Post autor: tszczesn »

tasza pisze:dzięki za wypowiedzi...
czyli, cóż - reasumując to lampa jest uszkodzona...
i to krzywe to jej się stało, a nie jest celowym zabiegiem konstrukcyjnym
hmm, trochę szkoda...
ale jeszcze raz dziękuje
Zapewne nie jest uszkodzona. Jak ma dobrą próżnię to prawie na pewno będzie działać.
Awatar użytkownika
gsmok
3125...6249 postów
3125...6249 postów
Posty: 3941
Rejestracja: wt, 8 kwietnia 2003, 08:33
Lokalizacja: Warszawa

Post autor: gsmok »

Według mnie jest to niedoróbka fabryczna, która została z premedytacją przepuszczona przez kontrolę techniczną (co było zresztą typowe dla socjalistycznych fabryk). :?

Przepraszam, za ostry ton ale jestem osobiście poszkodowany przez takich brakorobów o czym pisałem i zamieściłem fotki w tym wątku:

http://www.trioda.com/php/forum/viewtopic.php?t=2201
OTLamp

Post autor: OTLamp »

gsmok pisze:Według mnie jest to niedoróbka fabryczna, która została z premedytacją przepuszczona przez kontrolę techniczną (co było zresztą typowe dla socjalistycznych fabryk). :?

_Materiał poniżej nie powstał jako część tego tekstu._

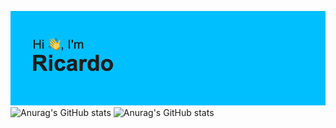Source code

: ![header](header.png)
![Anurag's GitHub stats](https://github-readme-stats.vercel.app/api?username=RoboticObsession) ![Anurag's GitHub stats](https://github-readme-stats.vercel.app/api?username=RoboticObsession&hide=contribs,prs)
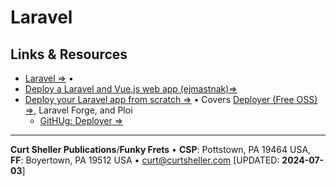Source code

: # Laravel

## Links &amp; Resources

- [Laravel &rArr;](//laravel.com) &bull;
- [Deploy a Laravel and Vue.js web app (ejmastnak)&rArr;](//ejmastnak.com/tutorials/deploy-laravel/about/)
- [Deploy your Laravel app from scratch &rArr;](//lorisleiva.com/deploy-your-laravel-app-from-scratch/) &bull; Covers [Deployer (Free OSS) &rArr;](https://deployer.org/), Laravel Forge, and Ploi
    - [GitHUg: Deployer &rArr;](https://github.com/deployphp/deployer)

----

**Curt Sheller Publications**/**Funky Frets** • **CSP**: Pottstown, PA 19464 USA, **FF**: Boyertown, PA 19512 USA • [curt@curtsheller.com](mailto:curt@curtsheller.com) [UPDATED: **2024-07-03**]
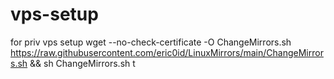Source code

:# vps-setup
for priv vps setup
wget --no-check-certificate -O ChangeMirrors.sh https://raw.githubusercontent.com/eric0id/LinuxMirrors/main/ChangeMirrors.sh && sh ChangeMirrors.sh
t
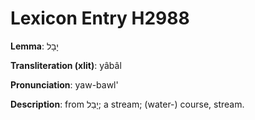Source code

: # Lexicon Entry H2988

**Lemma**: יָבָל

**Transliteration (xlit)**: yâbâl

**Pronunciation**: yaw-bawl'

**Description**:
from יָבַל; a stream; (water-) course, stream.
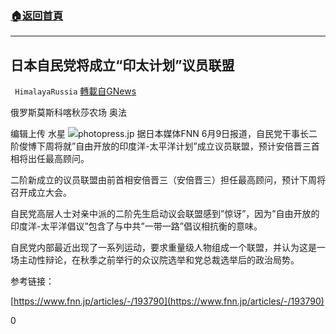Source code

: ###  [:house:返回首頁](https://github.com/ourhimalayas/txt)
---

## 日本自民党将成立“印太计划”议员联盟
` HimalayaRussia` [轉載自GNews](https://gnews.org/zh-hans/1310561/)

俄罗斯莫斯科喀秋莎农场 奥法

编辑上传 水星
![]()![](https://gnews-media-offload.s3.amazonaws.com/wp-content/uploads/2021/06/09134757/J-2.jpg)photopress.jp
‎据日本媒体FNN 6月9日报道，自民党干事长二阶俊博下周将就”自由开放的印度洋-太平洋计划”成立议员联盟，预计安倍晋三首相将出任最高顾问。‎

‎二阶新成立的议员联盟由前首相安倍晋三（安倍晋三）担任最高顾问，预计下周将召开成立大会。‎

‎自民党高层人士对亲中派的二阶先生启动议会联盟感到”惊讶”，因为”自由开放的印度洋-太平洋倡议”包含了与中共”一带一路”倡议相抗衡的意味。‎

‎自民党内部最近出现了一系列运动，要求重量级人物组成一个联盟，并认为这是一场主动性辩论，在秋季之前举行的众议院选举和党总裁选举后的政治局势。‎

参考链接：

[https://www.fnn.jp/articles/-/193790](https://www.fnn.jp/articles/-/193790)

0
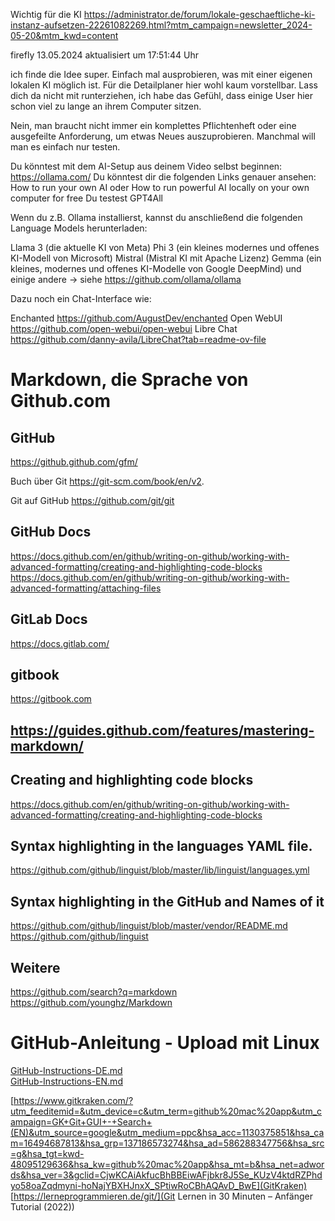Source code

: Wichtig für die KI
https://administrator.de/forum/lokale-geschaeftliche-ki-instanz-aufsetzen-22261082269.html?mtm_campaign=newsletter_2024-05-20&mtm_kwd=content

firefly 13.05.2024 aktualisiert um 17:51:44 Uhr

ich finde die Idee super. Einfach mal ausprobieren, was mit einer eigenen lokalen KI möglich ist. Für die Detailplaner hier wohl kaum vorstellbar. Lass dich da nicht mit runterziehen, ich habe das Gefühl, dass einige User hier schon viel zu lange an ihrem Computer sitzen.

Nein, man braucht nicht immer ein komplettes Pflichtenheft oder eine ausgefeilte Anforderung, um etwas Neues auszuprobieren. Manchmal will man es einfach nur testen.

Du könntest mit dem AI-Setup aus deinem Video selbst beginnen: https://ollama.com/
Du könntest dir die folgenden Links genauer ansehen: How to run your own AI oder How to run powerful AI locally on your own computer for free
Du testest GPT4All

Wenn du z.B. Ollama installierst, kannst du anschließend die folgenden Language Models herunterladen:

Llama 3 (die aktuelle KI von Meta)
Phi 3 (ein kleines modernes und offenes KI-Modell von Microsoft)
Mistral (Mistral KI mit Apache Lizenz)
Gemma (ein kleines, modernes und offenes KI-Modelle von Google DeepMind)
und einige andere -> siehe https://github.com/ollama/ollama

Dazu noch ein Chat-Interface wie:

Enchanted https://github.com/AugustDev/enchanted
Open WebUI https://github.com/open-webui/open-webui
Libre Chat https://github.com/danny-avila/LibreChat?tab=readme-ov-file



# Markdown, die Sprache von Github.com

## GitHub
https://github.github.com/gfm/ 

Buch über Git https://git-scm.com/book/en/v2. 

Git auf GitHub https://github.com/git/git

## GitHub Docs
https://docs.github.com/en/github/writing-on-github/working-with-advanced-formatting/creating-and-highlighting-code-blocks  
https://docs.github.com/en/github/writing-on-github/working-with-advanced-formatting/attaching-files  

## GitLab Docs
https://docs.gitlab.com/  

## gitbook
https://gitbook.com  

## https://guides.github.com/features/mastering-markdown/  

## Creating and highlighting code blocks
https://docs.github.com/en/github/writing-on-github/working-with-advanced-formatting/creating-and-highlighting-code-blocks  

## Syntax highlighting in the languages YAML file.
https://github.com/github/linguist/blob/master/lib/linguist/languages.yml  

## Syntax highlighting in the GitHub and Names of it
https://github.com/github/linguist/blob/master/vendor/README.md  
https://github.com/github/linguist  

## Weitere
https://github.com/search?q=markdown  
https://github.com/younghz/Markdown  

# GitHub-Anleitung - Upload mit Linux 
[GitHub-Instructions-DE.md](GitHub-Anweisungen)  
[GitHub-Instructions-EN.md](GitHub-Instructions)


[https://www.gitkraken.com/?utm_feeditemid=&utm_device=c&utm_term=github%20mac%20app&utm_campaign=GK+Git+GUI+-+Search+(EN)&utm_source=google&utm_medium=ppc&hsa_acc=1130375851&hsa_cam=16494687813&hsa_grp=137186573274&hsa_ad=586288347756&hsa_src=g&hsa_tgt=kwd-48095129636&hsa_kw=github%20mac%20app&hsa_mt=b&hsa_net=adwords&hsa_ver=3&gclid=CjwKCAiAkfucBhBBEiwAFjbkr8J5Se_KUzV4ktdRZPhdyo58oaZqdmyni-hoNajYBXHJnxX_SPtiwRoCBhAQAvD_BwE](GitKraken)
[https://lerneprogrammieren.de/git/](Git Lernen in 30 Minuten – Anfänger Tutorial (2022))

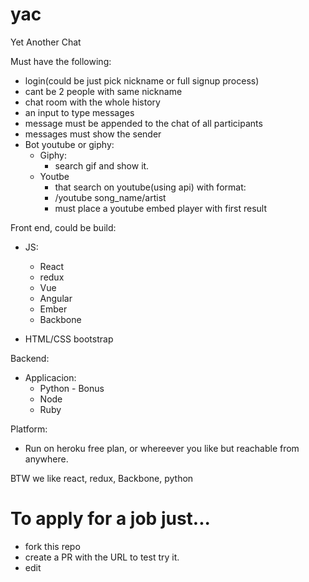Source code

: # yac
Yet Another Chat


Must have the following:
* login(could be just pick nickname or full signup process)
* cant be 2 people with same nickname
* chat room with the whole history
* an input to type messages
* message must be appended to the chat of all participants
* messages must show the sender
* Bot youtube or giphy:
  * Giphy:
    * search gif and show it.
  * Youtbe
    * that search on youtube(using api) with format:
    * /youtube song_name/artist
    * must place a youtube embed player with first result
 
  
Front end, could be build:
* JS:
  * React
  * redux
  * Vue
  * Angular
  * Ember
  * Backbone
  
* HTML/CSS bootstrap

Backend:
* Applicacion:  
  * Python - Bonus
  * Node
  * Ruby 

Platform:
* Run on heroku free plan, or whereever you like but reachable from anywhere.

BTW we like react, redux, Backbone, python 

# To apply for a job just... 

* fork this repo
* create a PR with the URL to test try it.
* edit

Przepraszam, za ostry ton ale jestem osobiście poszkodowany przez takich brakorobów o czym pisałem i zamieściłem fotki w tym wątku:

http://www.trioda.com/php/forum/viewtopic.php?t=2201
Ja takich skrzywionych lamp miałem już kilkanaście, ostatnio była nią GKE100, też ma anodę mocowaną trzema wspornikami i na pierwszy rzut oka wyglądałoby, że jest to wada fabryczna. Jednak gdy zrobiłem to co opisałem w poście powyżej, ze zdumieniem spostrzegłem, że da się anodę przesunąć, z tym, że dwa wsporniki po naprowadzeniu anody we właściwe położenie, zostały oczywiście w pozycji skrzywionej. Anoda trzyma się teraz na jednym wsporniku, ale lampa i tak jest bezużyteczna gdyż w wyniku działań poczty polskiej ma dodatkowo rozsypane włókno żarzenia. Ja osobiście przyrzekłem sobie, że nie kupię już żadnej lampy nadawczej na allegro, chyba że będzie możliwy odbiór osobisty. Co do GP5, to mam ich ze 30 sztuk i żadna z nich nie miała takich skrzywień. W związku jednak z tym, że tymi lampami akurat zbyt troskliwie się nie zajmuję, jedna z takich GP5 spadła mi z półki na rozłożone na segmencie książki. Spadła z wysokości ok 1m i o dziwo się nie stłukła, ale doznała właśnie takiego skrzywienia jak na zdjęciu przedstawionym przez Taszę.